Background and purpose: PA-824 is a 2-nitroimidazooxazine prodrug currently in Phase II clinical trial for tuberculosis therapy. It is bioactivated by a deazaflavin (F(420) )-dependent nitroreductase (Ddn) isolated from Mycobacterium tuberculosis to form a des-nitro metabolite. This releases toxic reactive nitrogen species which may be responsible for its anti-mycobacterial activity. There are no published reports of mammalian enzymes bioactivating this prodrug. We have investigated the metabolism of PA-824 following incubation with a subcellular fraction of human liver, in comparison with purified Ddn, M. tuberculosis and Mycobacterium smegmatis.

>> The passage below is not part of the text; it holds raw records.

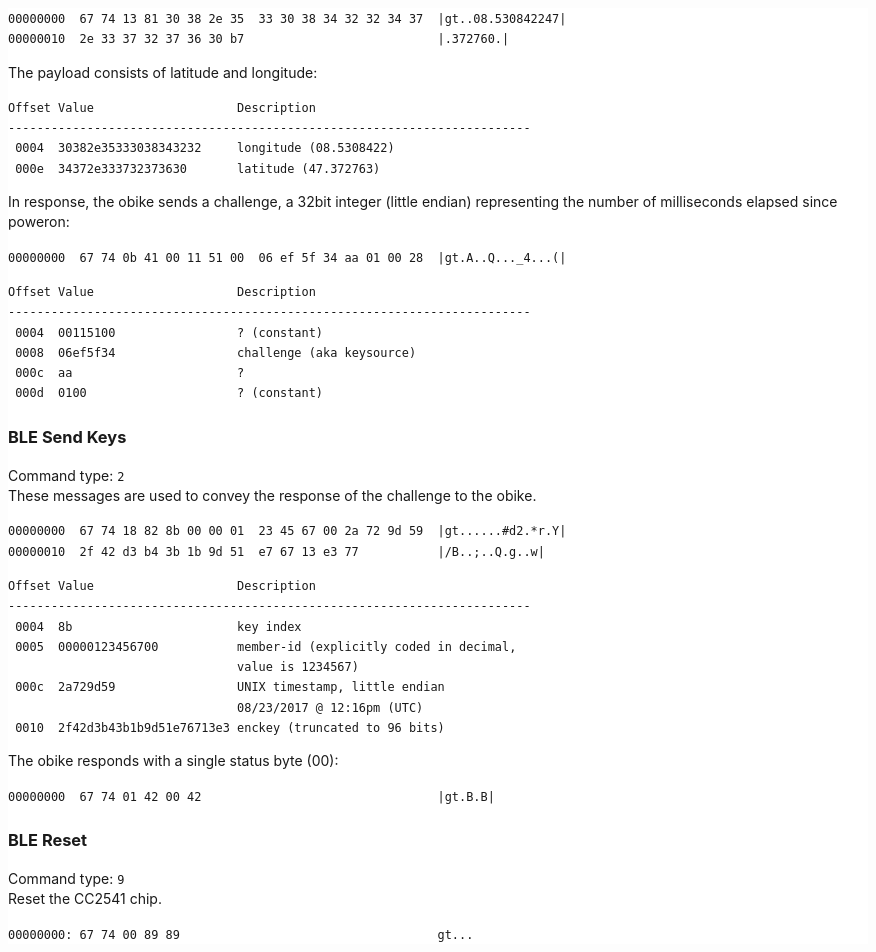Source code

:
 ```
00000000  67 74 13 81 30 38 2e 35  33 30 38 34 32 32 34 37  |gt..08.530842247|
00000010  2e 33 37 32 37 36 30 b7                           |.372760.|
```

The payload consists of latitude and longitude:
```
Offset Value                    Description
-------------------------------------------------------------------------
 0004  30382e35333038343232     longitude (08.5308422)
 000e  34372e333732373630       latitude (47.372763)
```

In response, the obike sends a challenge, a 32bit integer (little endian)
representing the number of milliseconds elapsed since poweron:
```
00000000  67 74 0b 41 00 11 51 00  06 ef 5f 34 aa 01 00 28  |gt.A..Q..._4...(|
```

```
Offset Value                    Description
-------------------------------------------------------------------------
 0004  00115100                 ? (constant)
 0008  06ef5f34                 challenge (aka keysource)
 000c  aa                       ?
 000d  0100                     ? (constant)
```

### BLE Send Keys

Command type: `2`   
These messages are used to convey the response of the challenge to the obike.

```
00000000  67 74 18 82 8b 00 00 01  23 45 67 00 2a 72 9d 59  |gt......#d2.*r.Y|
00000010  2f 42 d3 b4 3b 1b 9d 51  e7 67 13 e3 77           |/B..;..Q.g..w|
```

```
Offset Value                    Description
-------------------------------------------------------------------------
 0004  8b                       key index
 0005  00000123456700           member-id (explicitly coded in decimal,
                                value is 1234567)
 000c  2a729d59                 UNIX timestamp, little endian
                                08/23/2017 @ 12:16pm (UTC)
 0010  2f42d3b43b1b9d51e76713e3 enckey (truncated to 96 bits)
```

The obike responds with a single status byte (00):
```
00000000  67 74 01 42 00 42                                 |gt.B.B|
```

### BLE Reset

Command type: `9`    
Reset the CC2541 chip.
```
00000000: 67 74 00 89 89                                    gt...
```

Experimental approach: PA-824 (250 µM) was incubated with the 9000 × g supernatant (S9) of human liver homogenates, purified Ddn, M. tuberculosis and M. smegmatis for metabolite identification by liquid chromatography mass spectrometry analysis.
Key results: PA-824 was metabolized to seven products by Ddn and M. tuberculosis, with the major metabolite being the des-nitro product. Six of these products, but not the des-nitro metabolite, were also detected in M. smegmatis. In contrast, only four of these metabolites were observed in human liver S9; M3, a reduction product previously proposed as an intermediate in the Ddn-catalyzed des-nitrification and radiolytic reduction of PA-824; two unidentified metabolites, M1 and M4, which were products of M3; and a haem-catalyzed product of imidazole ring hydration (M2).
Conclusions and implications: PA-824 was metabolized by des-nitrification in Ddn and M. tuberculosis, but this does not occur in human liver S9 and M. smegmatis. Thus, PA-824 was selectively bioactivated in M. tuberculosis and there was no evidence for 'cross-activation' by human enzymes.
© 2010 The Authors. British Journal of Pharmacology © 2010 The British Pharmacological Society.